_OBJECTIVE 1_.
In the spectroscopy excerpt, where are the G and D bands of the HRG spectrum centered?

_PAGE EXCERPT_.
--------------------------------

UV–Vis absorption spectra of 1-Aminopyrene (1-AP, blue line), highly reduced graphene oxide (HRG, black line), graphene-pyrene composite (HRG-Py, red line), and graphene-pyrene-Pd (HRG-Py-Pd, green line).

Figure 3
figure 3

FT-IR spectra of 1-Aminopyrene (1-AP, blue line), graphene-pyrene composite (HRG-Py, red line), highly reduced graphene-palladium nanocomposite (HRG-Pd, green line) and graphene-pyrene-Pd nanocomposite (HRG-Py-Pd, purple line).

Raman spectroscopy was applied to monitor the reduction of GRO. Raman spectra of HRG, HRG-Py and HRG-Py-Pd are displayed in Fig. 4. The HRG spectrum (red line), shows the G and D bands centered at 1589 cm−1 and 1,345 cm−1, respectively. The G band after functionalization with 1-AP becomes narrower which confirm the more ordered and SP2 character of carbon support. However, upon Formation of HRG-Py-Pd nanocomposites, the G and D bands centered at 1585 and 1,332 cm−1, respectively. The G band again become little broader as compared to HRG-Py which shows little defects. The emergence of some visible changes in the Raman spectra of HRG after growth of Pd reflects the formation of HRG-Py-Pd nanocomposites.

Figure 4
figure 4

Raman analysis of HRG (red line), HRG-Py (green line) and HRG-Py-Pd (blue line).

--------------------------------

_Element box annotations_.
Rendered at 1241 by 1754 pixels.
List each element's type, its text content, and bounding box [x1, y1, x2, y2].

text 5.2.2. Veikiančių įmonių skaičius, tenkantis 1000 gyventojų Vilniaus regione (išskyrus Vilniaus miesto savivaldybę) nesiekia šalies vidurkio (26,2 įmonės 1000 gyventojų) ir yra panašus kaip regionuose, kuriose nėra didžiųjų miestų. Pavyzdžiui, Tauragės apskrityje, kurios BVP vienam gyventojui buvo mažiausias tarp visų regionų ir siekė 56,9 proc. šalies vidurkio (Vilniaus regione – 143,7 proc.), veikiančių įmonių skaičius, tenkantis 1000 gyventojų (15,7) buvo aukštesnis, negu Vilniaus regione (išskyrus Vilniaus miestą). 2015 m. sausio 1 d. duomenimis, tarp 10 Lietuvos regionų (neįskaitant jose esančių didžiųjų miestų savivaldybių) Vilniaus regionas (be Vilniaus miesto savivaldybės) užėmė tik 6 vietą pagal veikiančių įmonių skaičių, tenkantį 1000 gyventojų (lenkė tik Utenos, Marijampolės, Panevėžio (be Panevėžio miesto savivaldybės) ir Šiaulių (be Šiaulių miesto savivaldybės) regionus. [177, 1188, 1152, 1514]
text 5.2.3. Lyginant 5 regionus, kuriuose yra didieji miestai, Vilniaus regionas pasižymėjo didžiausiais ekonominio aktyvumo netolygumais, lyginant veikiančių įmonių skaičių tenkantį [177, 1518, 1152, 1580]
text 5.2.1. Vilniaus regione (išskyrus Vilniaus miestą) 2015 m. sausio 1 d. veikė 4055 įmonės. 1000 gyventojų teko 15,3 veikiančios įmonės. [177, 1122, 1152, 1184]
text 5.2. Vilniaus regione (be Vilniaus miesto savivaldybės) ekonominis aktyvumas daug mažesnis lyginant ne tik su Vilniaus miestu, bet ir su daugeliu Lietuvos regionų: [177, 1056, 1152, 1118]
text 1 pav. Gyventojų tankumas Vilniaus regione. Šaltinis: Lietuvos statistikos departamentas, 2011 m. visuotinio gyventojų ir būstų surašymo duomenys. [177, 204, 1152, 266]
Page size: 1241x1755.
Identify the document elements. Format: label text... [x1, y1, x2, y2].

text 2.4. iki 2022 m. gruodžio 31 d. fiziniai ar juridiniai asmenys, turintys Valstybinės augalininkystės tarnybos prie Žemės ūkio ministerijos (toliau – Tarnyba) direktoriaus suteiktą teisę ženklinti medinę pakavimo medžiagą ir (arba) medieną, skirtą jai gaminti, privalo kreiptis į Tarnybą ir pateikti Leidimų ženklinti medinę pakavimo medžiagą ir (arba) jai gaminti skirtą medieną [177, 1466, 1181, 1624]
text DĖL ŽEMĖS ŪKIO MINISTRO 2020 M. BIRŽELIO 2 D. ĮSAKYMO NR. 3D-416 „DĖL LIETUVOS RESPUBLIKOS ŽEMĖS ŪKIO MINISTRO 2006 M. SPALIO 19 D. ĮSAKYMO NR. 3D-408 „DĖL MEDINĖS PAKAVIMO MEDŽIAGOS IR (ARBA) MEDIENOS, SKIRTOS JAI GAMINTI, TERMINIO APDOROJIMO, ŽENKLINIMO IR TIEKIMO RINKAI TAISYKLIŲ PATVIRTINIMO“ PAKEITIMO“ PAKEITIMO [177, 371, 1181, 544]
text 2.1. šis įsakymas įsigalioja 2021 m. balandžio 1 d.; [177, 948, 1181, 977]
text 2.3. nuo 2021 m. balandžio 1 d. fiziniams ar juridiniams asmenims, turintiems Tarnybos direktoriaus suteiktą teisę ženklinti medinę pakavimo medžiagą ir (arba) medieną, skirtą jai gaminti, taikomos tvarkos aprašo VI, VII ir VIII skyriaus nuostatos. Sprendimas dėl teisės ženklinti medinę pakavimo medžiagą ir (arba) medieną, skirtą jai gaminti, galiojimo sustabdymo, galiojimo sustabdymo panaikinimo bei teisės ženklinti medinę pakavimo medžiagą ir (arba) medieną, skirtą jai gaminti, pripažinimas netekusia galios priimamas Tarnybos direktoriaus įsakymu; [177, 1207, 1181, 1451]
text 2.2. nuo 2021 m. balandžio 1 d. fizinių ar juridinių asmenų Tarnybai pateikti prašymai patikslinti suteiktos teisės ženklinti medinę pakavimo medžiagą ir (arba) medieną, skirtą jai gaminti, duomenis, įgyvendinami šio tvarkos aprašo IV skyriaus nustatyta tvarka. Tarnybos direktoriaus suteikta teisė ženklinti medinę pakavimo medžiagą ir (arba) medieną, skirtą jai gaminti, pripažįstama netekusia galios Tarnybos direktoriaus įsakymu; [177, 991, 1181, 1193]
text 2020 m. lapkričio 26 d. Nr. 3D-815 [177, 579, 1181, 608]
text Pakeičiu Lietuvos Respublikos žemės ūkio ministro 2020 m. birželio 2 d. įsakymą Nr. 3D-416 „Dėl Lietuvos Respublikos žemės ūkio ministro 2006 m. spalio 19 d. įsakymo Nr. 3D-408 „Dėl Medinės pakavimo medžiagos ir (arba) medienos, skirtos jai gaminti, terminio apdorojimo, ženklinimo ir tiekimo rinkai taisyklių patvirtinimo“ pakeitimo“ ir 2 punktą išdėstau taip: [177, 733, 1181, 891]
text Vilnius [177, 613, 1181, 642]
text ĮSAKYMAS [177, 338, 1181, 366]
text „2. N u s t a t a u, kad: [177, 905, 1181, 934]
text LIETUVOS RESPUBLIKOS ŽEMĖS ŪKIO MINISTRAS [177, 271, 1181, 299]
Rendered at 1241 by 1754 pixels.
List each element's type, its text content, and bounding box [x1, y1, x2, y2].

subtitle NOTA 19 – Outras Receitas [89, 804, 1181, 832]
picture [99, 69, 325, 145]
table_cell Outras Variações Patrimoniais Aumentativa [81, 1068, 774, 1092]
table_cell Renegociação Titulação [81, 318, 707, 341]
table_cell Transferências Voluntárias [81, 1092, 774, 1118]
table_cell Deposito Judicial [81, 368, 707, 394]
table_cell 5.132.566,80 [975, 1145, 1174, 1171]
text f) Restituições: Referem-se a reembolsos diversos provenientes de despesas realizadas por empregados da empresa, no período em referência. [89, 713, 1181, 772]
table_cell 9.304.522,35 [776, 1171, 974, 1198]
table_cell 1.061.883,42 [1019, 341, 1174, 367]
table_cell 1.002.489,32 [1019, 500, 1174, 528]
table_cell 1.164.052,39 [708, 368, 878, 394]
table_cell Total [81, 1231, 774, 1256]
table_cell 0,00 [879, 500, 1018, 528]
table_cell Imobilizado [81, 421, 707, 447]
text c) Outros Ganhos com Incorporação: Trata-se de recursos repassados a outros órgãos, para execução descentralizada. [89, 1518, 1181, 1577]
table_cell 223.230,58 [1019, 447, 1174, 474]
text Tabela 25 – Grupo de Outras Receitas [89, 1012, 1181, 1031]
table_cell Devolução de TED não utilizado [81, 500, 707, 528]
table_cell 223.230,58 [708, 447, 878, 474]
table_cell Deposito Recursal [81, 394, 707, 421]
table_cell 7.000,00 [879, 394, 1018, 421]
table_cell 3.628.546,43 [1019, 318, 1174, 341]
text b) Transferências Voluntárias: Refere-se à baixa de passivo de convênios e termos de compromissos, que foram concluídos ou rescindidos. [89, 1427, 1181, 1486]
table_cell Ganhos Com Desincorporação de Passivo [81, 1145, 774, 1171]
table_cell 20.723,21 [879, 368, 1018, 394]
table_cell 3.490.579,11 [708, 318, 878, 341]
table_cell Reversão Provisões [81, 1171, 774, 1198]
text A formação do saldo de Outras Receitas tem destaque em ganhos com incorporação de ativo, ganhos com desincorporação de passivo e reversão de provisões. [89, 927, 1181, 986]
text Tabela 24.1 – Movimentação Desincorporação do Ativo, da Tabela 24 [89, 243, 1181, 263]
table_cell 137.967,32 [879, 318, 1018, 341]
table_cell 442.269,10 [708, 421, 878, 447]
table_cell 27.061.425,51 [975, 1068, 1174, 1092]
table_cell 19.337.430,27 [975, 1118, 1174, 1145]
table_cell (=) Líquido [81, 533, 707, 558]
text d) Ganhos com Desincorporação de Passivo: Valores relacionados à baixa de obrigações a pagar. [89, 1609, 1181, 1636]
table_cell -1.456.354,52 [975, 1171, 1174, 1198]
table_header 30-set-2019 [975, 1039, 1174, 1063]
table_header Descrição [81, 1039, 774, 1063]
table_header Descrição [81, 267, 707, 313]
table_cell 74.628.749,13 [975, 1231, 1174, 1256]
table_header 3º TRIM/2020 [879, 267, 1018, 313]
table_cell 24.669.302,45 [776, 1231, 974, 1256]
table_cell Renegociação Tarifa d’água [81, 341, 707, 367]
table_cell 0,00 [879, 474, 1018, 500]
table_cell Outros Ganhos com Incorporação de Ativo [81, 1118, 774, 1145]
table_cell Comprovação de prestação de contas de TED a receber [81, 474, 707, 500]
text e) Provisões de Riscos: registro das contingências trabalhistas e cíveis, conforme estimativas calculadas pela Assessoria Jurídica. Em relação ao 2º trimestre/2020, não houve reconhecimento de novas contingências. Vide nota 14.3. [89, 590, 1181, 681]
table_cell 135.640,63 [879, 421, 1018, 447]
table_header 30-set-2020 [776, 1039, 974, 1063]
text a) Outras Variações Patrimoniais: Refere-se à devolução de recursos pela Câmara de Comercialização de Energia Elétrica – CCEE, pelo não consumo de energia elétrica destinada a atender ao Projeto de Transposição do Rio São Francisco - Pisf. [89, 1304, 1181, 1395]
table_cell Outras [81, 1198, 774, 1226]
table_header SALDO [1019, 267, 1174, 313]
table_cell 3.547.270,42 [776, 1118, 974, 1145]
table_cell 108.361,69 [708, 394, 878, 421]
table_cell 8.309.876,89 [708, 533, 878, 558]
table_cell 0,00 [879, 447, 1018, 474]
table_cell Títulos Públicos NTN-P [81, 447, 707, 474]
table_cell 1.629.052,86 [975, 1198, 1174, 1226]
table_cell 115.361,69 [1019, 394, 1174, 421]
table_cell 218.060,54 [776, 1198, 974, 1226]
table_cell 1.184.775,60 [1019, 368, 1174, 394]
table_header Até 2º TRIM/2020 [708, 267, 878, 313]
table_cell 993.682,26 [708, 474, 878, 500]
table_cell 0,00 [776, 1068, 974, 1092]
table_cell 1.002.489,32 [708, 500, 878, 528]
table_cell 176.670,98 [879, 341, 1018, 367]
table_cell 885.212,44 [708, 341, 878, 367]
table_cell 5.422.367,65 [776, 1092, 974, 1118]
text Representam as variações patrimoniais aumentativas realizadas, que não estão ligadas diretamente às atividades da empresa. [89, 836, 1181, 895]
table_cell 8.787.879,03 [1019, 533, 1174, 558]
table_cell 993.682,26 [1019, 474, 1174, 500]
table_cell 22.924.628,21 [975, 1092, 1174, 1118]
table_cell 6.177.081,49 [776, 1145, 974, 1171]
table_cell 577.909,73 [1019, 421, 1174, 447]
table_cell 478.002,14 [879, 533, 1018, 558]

--------------------------------

_OBJECTIVE 2_.
Copy the lines of the records verbatim, from the line with "subtitle NOTA 19" to the line with "text c) Outros", both included.

_EXPECTED OUTPUT 1_.
The G band is centered at 1589 cm−1 and the D band at 1,345 cm−1.

_EXPECTED OUTPUT 2_.
subtitle NOTA 19 – Outras Receitas [89, 804, 1181, 832]
picture [99, 69, 325, 145]
table_cell Outras Variações Patrimoniais Aumentativa [81, 1068, 774, 1092]
table_cell Renegociação Titulação [81, 318, 707, 341]
table_cell Transferências Voluntárias [81, 1092, 774, 1118]
table_cell Deposito Judicial [81, 368, 707, 394]
table_cell 5.132.566,80 [975, 1145, 1174, 1171]
text f) Restituições: Referem-se a reembolsos diversos provenientes de despesas realizadas por empregados da empresa, no período em referência. [89, 713, 1181, 772]
table_cell 9.304.522,35 [776, 1171, 974, 1198]
table_cell 1.061.883,42 [1019, 341, 1174, 367]
table_cell 1.002.489,32 [1019, 500, 1174, 528]
table_cell 1.164.052,39 [708, 368, 878, 394]
table_cell Total [81, 1231, 774, 1256]
table_cell 0,00 [879, 500, 1018, 528]
table_cell Imobilizado [81, 421, 707, 447]
text c) Outros Ganhos com Incorporação: Trata-se de recursos repassados a outros órgãos, para execução descentralizada. [89, 1518, 1181, 1577]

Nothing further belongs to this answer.